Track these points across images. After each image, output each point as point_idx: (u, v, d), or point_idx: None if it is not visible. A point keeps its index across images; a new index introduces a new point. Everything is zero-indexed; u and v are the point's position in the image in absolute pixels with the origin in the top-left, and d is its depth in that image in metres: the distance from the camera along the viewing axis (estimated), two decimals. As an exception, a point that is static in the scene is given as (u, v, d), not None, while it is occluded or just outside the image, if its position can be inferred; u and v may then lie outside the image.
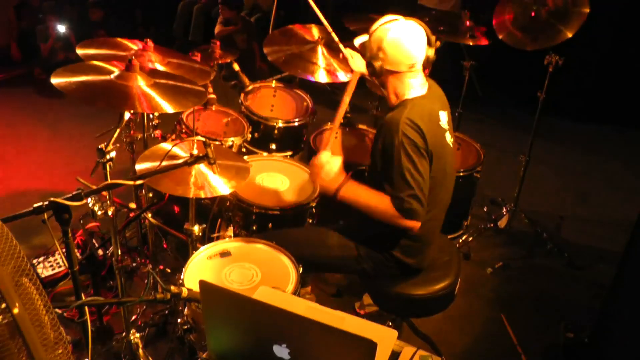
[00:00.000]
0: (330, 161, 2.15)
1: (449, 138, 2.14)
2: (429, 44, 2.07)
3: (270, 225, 2.50)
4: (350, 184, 2.13)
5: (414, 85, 2.08)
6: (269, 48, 3.02)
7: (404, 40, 2.02)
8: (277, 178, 2.71)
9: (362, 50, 2.24)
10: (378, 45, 2.05)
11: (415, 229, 2.03)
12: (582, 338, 2.73)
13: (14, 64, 5.55)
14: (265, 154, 2.99)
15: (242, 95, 3.19)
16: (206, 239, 2.45)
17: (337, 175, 2.14)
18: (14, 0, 5.57)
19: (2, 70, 5.40)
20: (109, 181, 1.92)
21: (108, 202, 2.13)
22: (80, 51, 2.40)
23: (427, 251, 2.25)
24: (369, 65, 2.10)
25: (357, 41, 2.34)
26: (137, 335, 2.45)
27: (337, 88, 5.60)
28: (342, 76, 2.92)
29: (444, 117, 2.12)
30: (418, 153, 1.98)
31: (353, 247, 2.25)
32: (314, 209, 2.58)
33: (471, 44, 3.29)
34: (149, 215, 2.74)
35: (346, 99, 2.34)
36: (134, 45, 2.59)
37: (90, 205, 2.15)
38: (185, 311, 2.02)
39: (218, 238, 2.70)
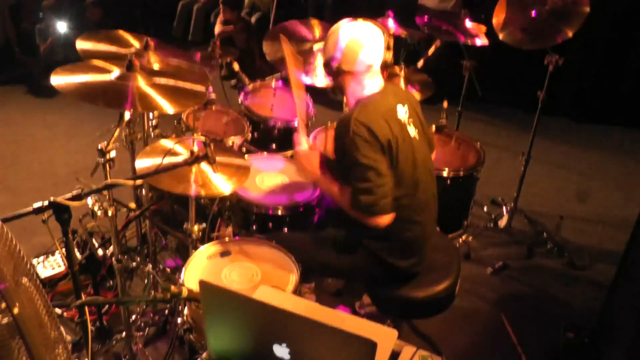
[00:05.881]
0: (312, 153, 2.25)
1: (413, 131, 2.12)
2: (388, 47, 2.08)
3: (270, 225, 2.50)
4: (326, 176, 2.19)
5: (370, 86, 2.08)
6: (268, 47, 3.02)
7: (362, 41, 2.02)
8: (277, 178, 2.71)
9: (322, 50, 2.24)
10: (336, 46, 2.05)
11: (380, 224, 2.02)
12: (582, 338, 2.73)
13: (13, 64, 5.54)
14: (265, 153, 2.99)
15: (242, 95, 3.19)
16: (206, 238, 2.45)
17: (317, 165, 2.22)
18: (10, 0, 5.56)
19: (2, 70, 5.39)
20: (109, 181, 1.92)
21: (108, 202, 2.13)
22: (80, 45, 2.40)
23: (421, 254, 2.22)
24: (327, 65, 2.12)
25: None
26: (137, 335, 2.45)
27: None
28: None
29: (401, 111, 2.10)
30: (370, 149, 1.97)
31: (350, 251, 2.23)
32: (314, 209, 2.58)
33: (471, 43, 3.28)
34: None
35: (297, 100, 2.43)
36: (135, 41, 2.59)
37: (90, 205, 2.15)
38: (185, 311, 2.02)
39: (218, 238, 2.70)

======

• Problem to solve
Lines from the one containing "25: (357, 41, 2.34)" through the end of the material above must be reproduced exactly; pictures must not be.

• Answer box
25: (357, 41, 2.34)
26: (137, 335, 2.45)
27: (337, 88, 5.60)
28: (342, 76, 2.92)
29: (444, 117, 2.12)
30: (418, 153, 1.98)
31: (353, 247, 2.25)
32: (314, 209, 2.58)
33: (471, 44, 3.29)
34: (149, 215, 2.74)
35: (346, 99, 2.34)
36: (134, 45, 2.59)
37: (90, 205, 2.15)
38: (185, 311, 2.02)
39: (218, 238, 2.70)
[00:05.881]
0: (312, 153, 2.25)
1: (413, 131, 2.12)
2: (388, 47, 2.08)
3: (270, 225, 2.50)
4: (326, 176, 2.19)
5: (370, 86, 2.08)
6: (268, 47, 3.02)
7: (362, 41, 2.02)
8: (277, 178, 2.71)
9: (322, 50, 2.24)
10: (336, 46, 2.05)
11: (380, 224, 2.02)
12: (582, 338, 2.73)
13: (13, 64, 5.54)
14: (265, 153, 2.99)
15: (242, 95, 3.19)
16: (206, 238, 2.45)
17: (317, 165, 2.22)
18: (10, 0, 5.56)
19: (2, 70, 5.39)
20: (109, 181, 1.92)
21: (108, 202, 2.13)
22: (80, 45, 2.40)
23: (421, 254, 2.22)
24: (327, 65, 2.12)
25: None
26: (137, 335, 2.45)
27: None
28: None
29: (401, 111, 2.10)
30: (370, 149, 1.97)
31: (350, 251, 2.23)
32: (314, 209, 2.58)
33: (471, 43, 3.28)
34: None
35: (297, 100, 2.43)
36: (135, 41, 2.59)
37: (90, 205, 2.15)
38: (185, 311, 2.02)
39: (218, 238, 2.70)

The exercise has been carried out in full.